ยป Keras API reference / KerasCV / Models / The RetinaNet model

The RetinaNet model

[source]

RetinaNet class

keras_cv.models.RetinaNet(
    classes,
    bounding_box_format,
    backbone,
    include_rescaling=None,
    backbone_weights=None,
    anchor_generator=None,
    label_encoder=None,
    prediction_decoder=None,
    feature_pyramid=None,
    classification_head=None,
    box_head=None,
    evaluate_train_time_metrics=False,
    name="RetinaNet",
    **kwargs
)

A Keras model implementing the RetinaNet architecture.

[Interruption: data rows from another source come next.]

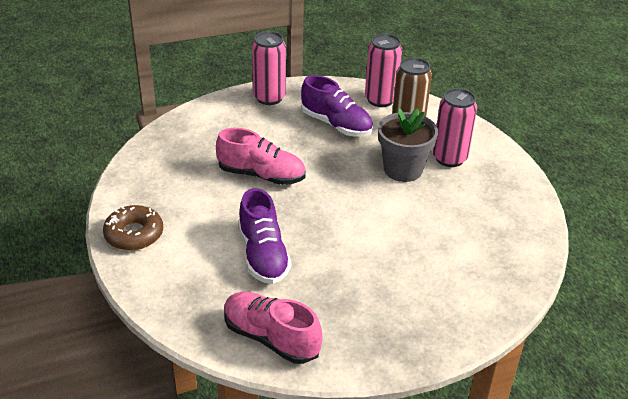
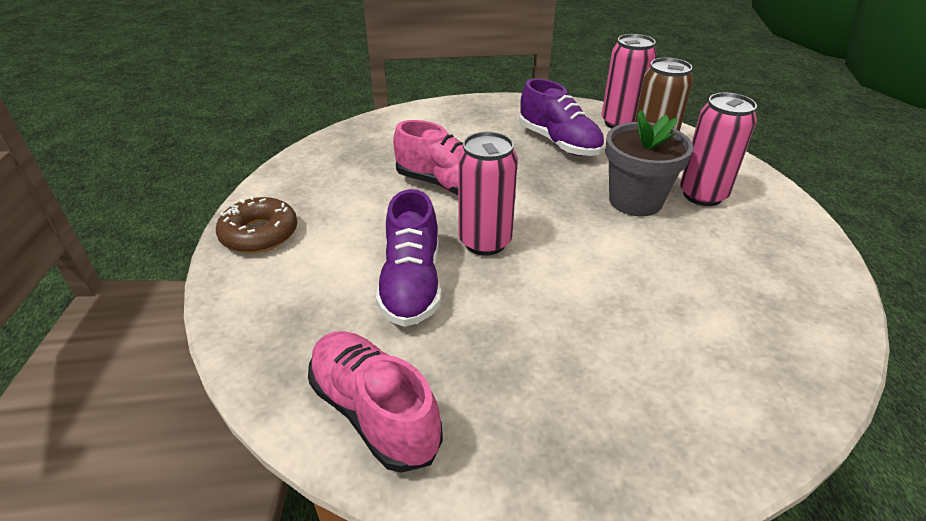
camera: 15 degrees right, 0 degrees up
pink can [252,31,286,105] -> pink can moved to [458,132,518,256]

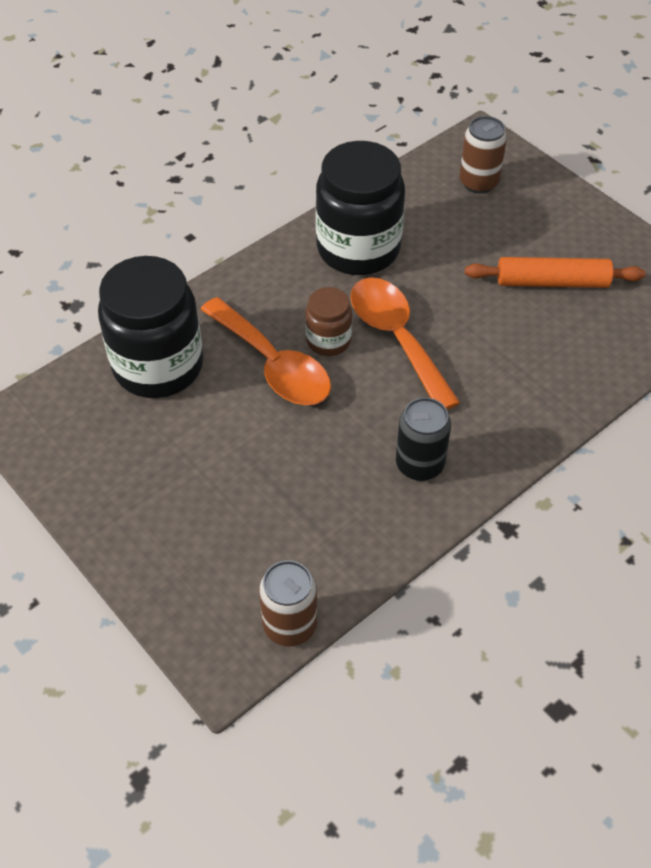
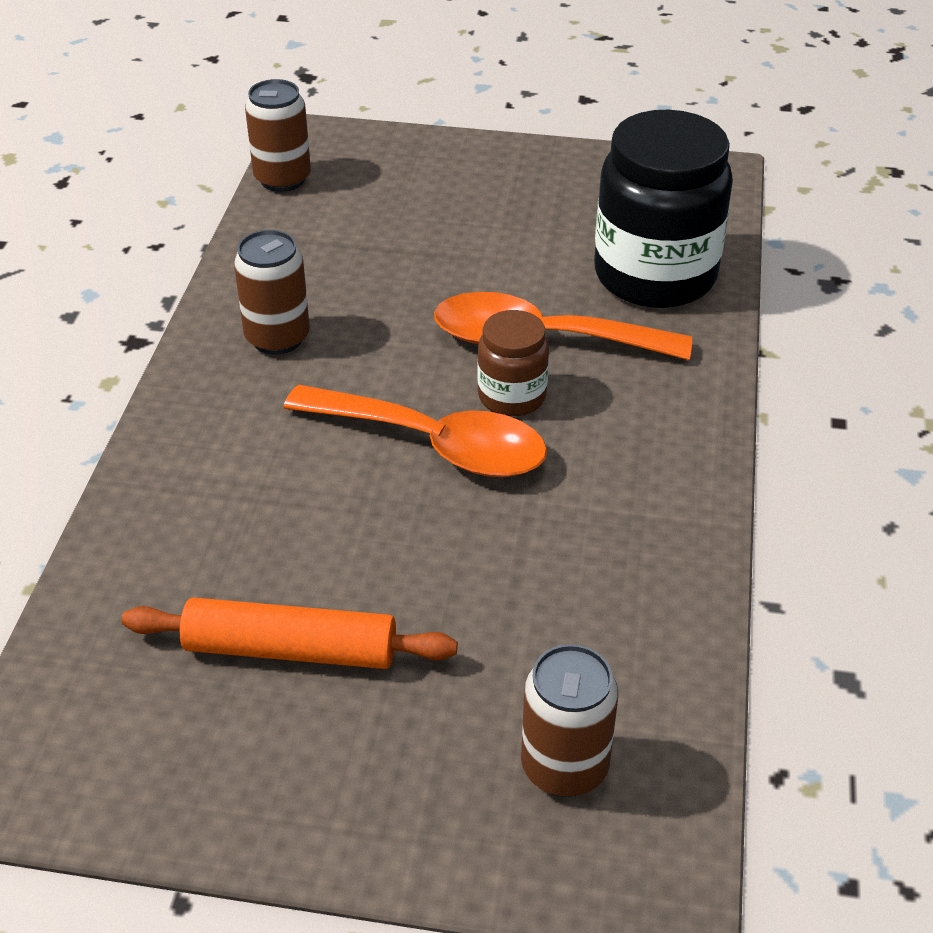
camera: 140 degrees right, 10 degrees down
black jar [316,141,405,275] -> none
black can [396,397,451,481] -> brown can [234,230,310,355]
orange rolling pin [465,257,646,288] -> orange rolling pin turned 45 degrees clockwise [121,597,458,669]

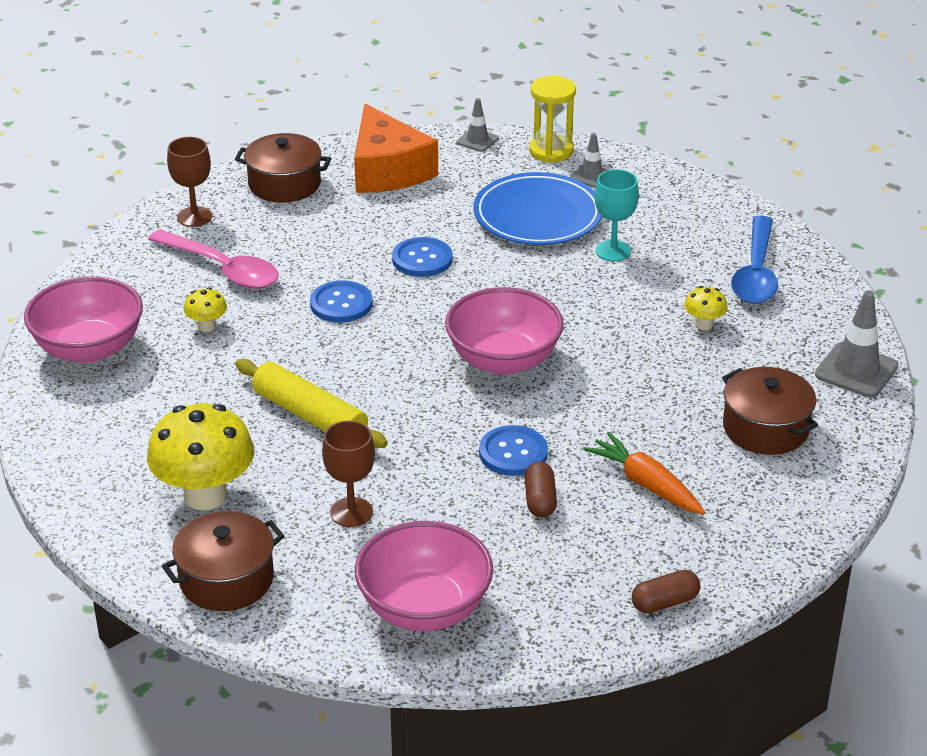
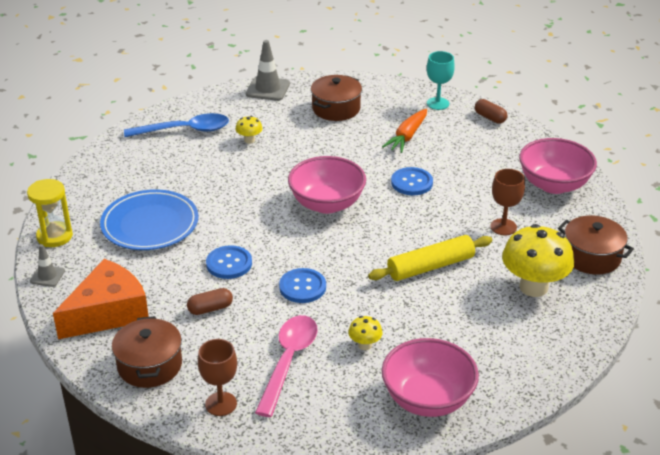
camera: 110 degrees left, 0 degrees up
yellow rolling pin [235,359,388,448] -> yellow rolling pin turned 45 degrees clockwise [368,235,492,281]
brown capsule [525,462,557,517] -> brown capsule moved to [187,288,233,315]
grey traffic cone [570,133,608,188] -> none
turquoise goblet [595,169,639,261] -> turquoise goblet moved to [427,51,455,110]

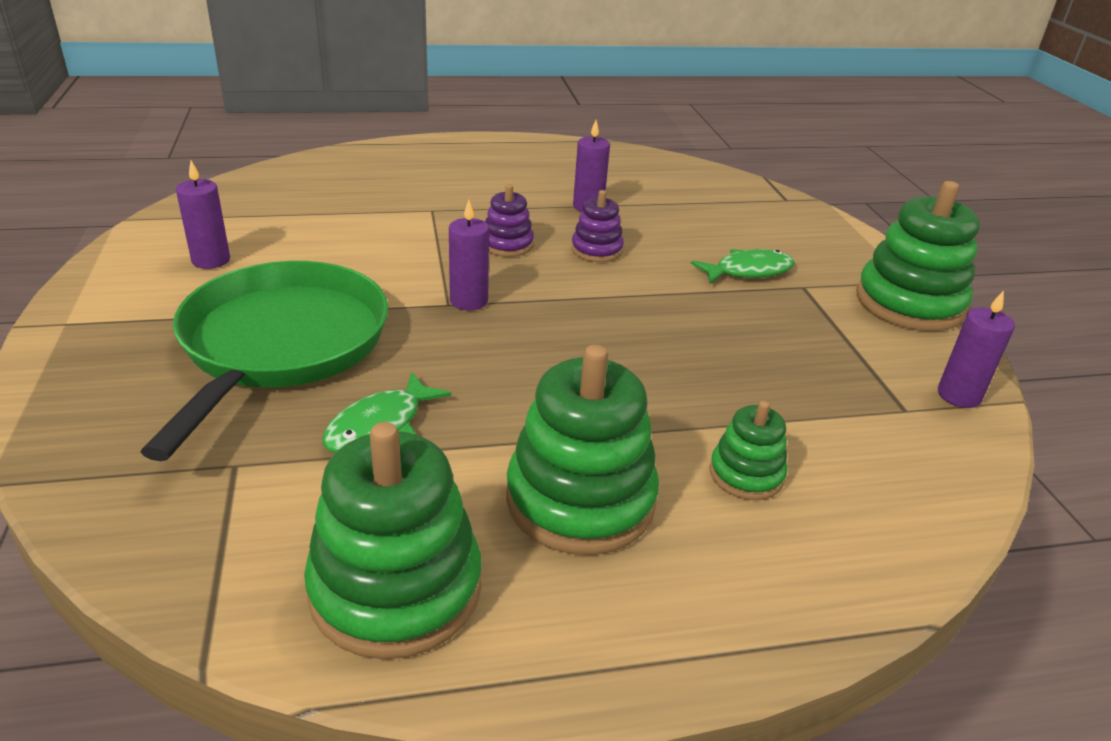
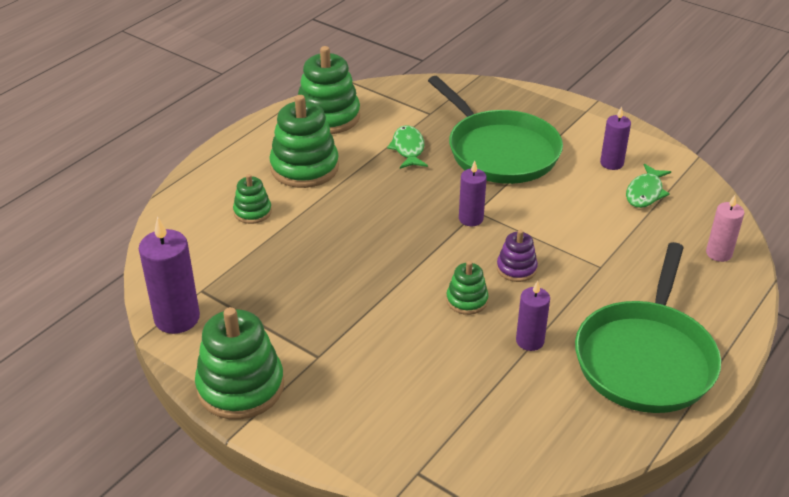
camera: 140 degrees right, 5 degrees up
purple stacking toy [571,190,624,262] -> green stacking toy [446,261,488,315]
green fish [691,249,795,284] -> green fish moved to [626,164,671,208]
purple candle [938,290,1015,408] -> purple candle [139,216,200,334], size x1.63
none -> green pan [575,242,721,413]
none -> pink candle [706,195,744,262]

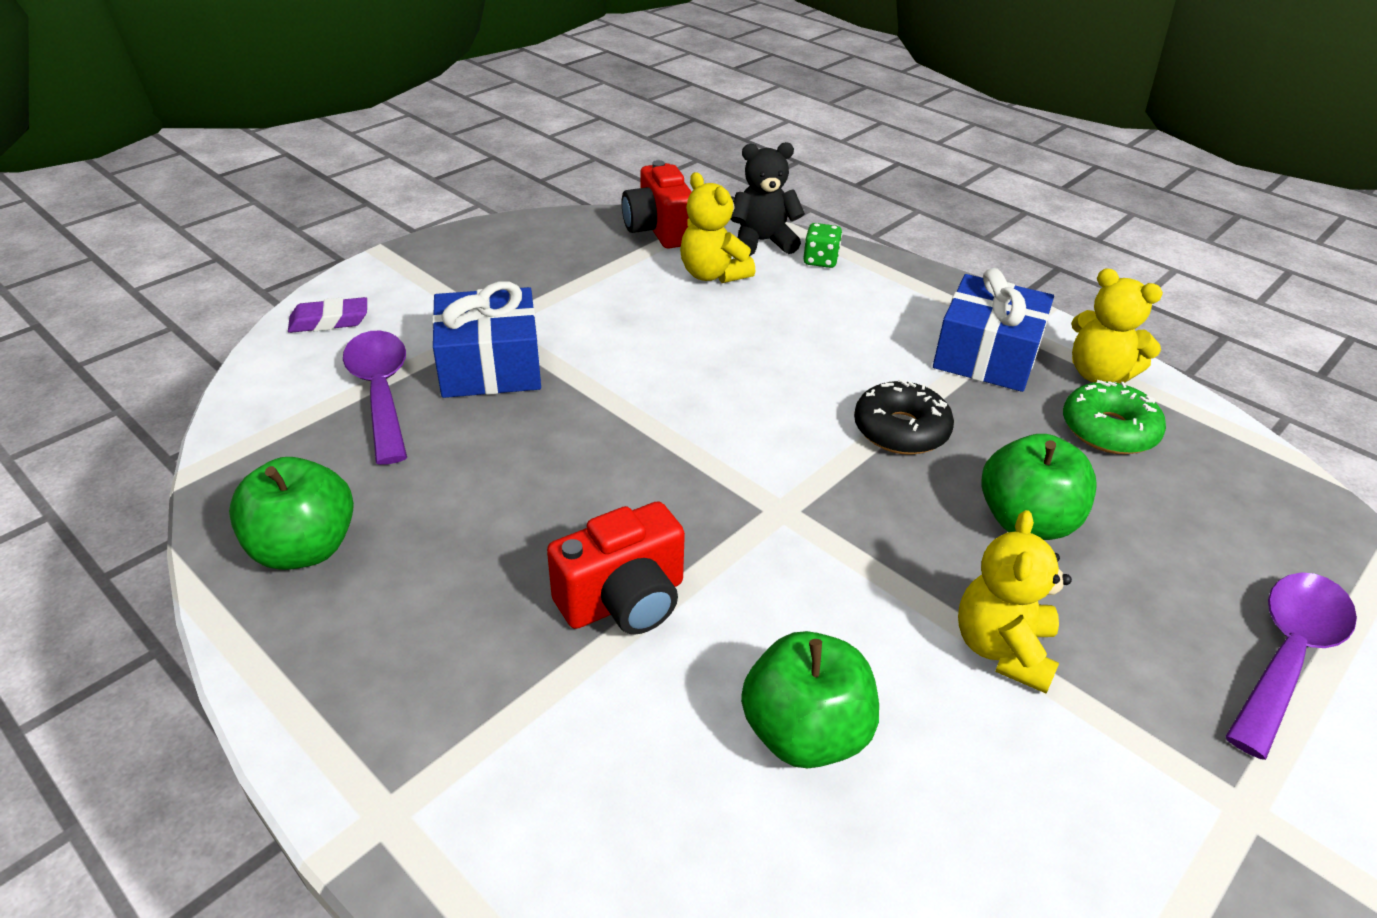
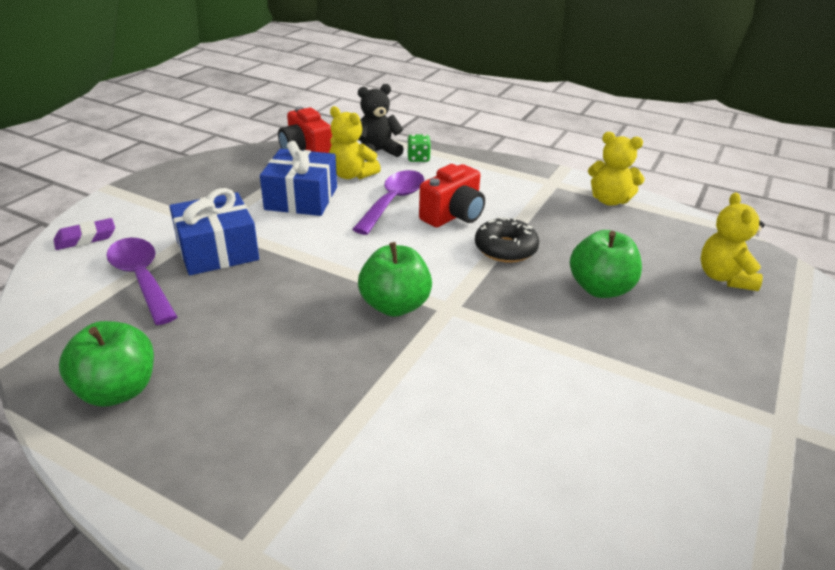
camera: 15 degrees left, 5 degrees down
red camera [547,501,685,635] -> red camera moved to [419,164,485,227]
green apple [741,631,879,768] -> green apple moved to [358,242,432,317]
blue gift [933,268,1054,392] -> blue gift moved to [260,141,337,216]
yellow teddy bear [958,510,1072,693] -> yellow teddy bear moved to [701,192,765,291]
green donut [1063,380,1166,454] -> none
purple spoon [1225,572,1357,760] -> purple spoon moved to [352,170,424,235]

Implements the RetinaNet architecture for object detection. The constructor requires classes, bounding_box_format and a backbone. Optionally, a custom label encoder, feature pyramid network, and prediction decoder may all be provided.

Usage:

retina_net = keras_cv.models.RetinaNet(
    classes=20,
    bounding_box_format="xywh",
    backbone="resnet50",
    backbone_weights="imagenet",
    include_rescaling=True,
)

Arguments

  • classes: the number of classes in your dataset excluding the background class. Classes should be represented by integers in the range [0, classes).
  • bounding_box_format: The format of bounding boxes of input dataset. Refer to the keras.io docs for more details on supported bounding box formats.
  • backbone: Either "resnet50" or a custom backbone model.
  • include_rescaling: Required if provided backbone is a pre-configured model. If set to True, inputs will be passed through a Rescaling(1/255.0) layer.
  • backbone_weights: (Optional) if using a KerasCV provided backbone, the underlying backbone model will be loaded using the weights provided in this argument. Can be a model checkpoint path, or a string from the supported weight sets in the underlying model.
  • anchor_generator: (Optional) a keras_cv.layers.AnchorGenerator. If provided, the anchor generator will be passed to both the label_encoder and the prediction_decoder. Only to be used when both label_encoder and prediction_decoder are both None. Defaults to an anchor generator with the parameterization: strides=[2**i for i in range(3, 8)], scales=[2**x for x in [0, 1 / 3, 2 / 3]], sizes=[32.0, 64.0, 128.0, 256.0, 512.0], and aspect_ratios=[0.5, 1.0, 2.0].
  • label_encoder: (Optional) a keras.Layer that accepts an image Tensor and a bounding box Tensor to its call() method, and returns RetinaNet training targets. By default, a KerasCV standard LabelEncoder is created and used. Results of this call() method are passed to the loss object passed into compile() as the y_true argument.
  • prediction_decoder: (Optional) A keras.layer that is responsible for transforming RetinaNet predictions into usable bounding box Tensors. If not provided, a default is provided. The default prediction_decoder layer uses a NonMaxSuppression operation for box pruning.
  • feature_pyramid: (Optional) A keras.Model representing a feature pyramid network (FPN). The feature pyramid network is called on the outputs of the backbone. The KerasCV default backbones return three outputs in a list, but custom backbones may be written and used with custom feature pyramid networks. If not provided, a default feature pyramid neetwork is produced by the library. The default feature pyramid network is compatible with all standard keras_cv backbones.
  • classification_head: (Optional) A keras.Layer that performs classification of the bounding boxes. If not provided, a simple ConvNet with 1 layer will be used.
  • box_head: (Optional) A keras.Layer that performs regression of the bounding boxes. If not provided, a simple ConvNet with 1 layer will be used.
  • evaluate_train_time_metrics: (Optional) whether or not to evaluate metrics passed in compile() inside of the train_step(). This is NOT recommended, as it dramatically reduces performance due to the synchronous label decoding and COCO metric evaluation. For example, on a single GPU on the PascalVOC dataset epoch time goes from 3 minutes to 30 minutes with this set to True. Defaults to False.
  • name: (Optional) name for the model, defaults to "RetinaNet".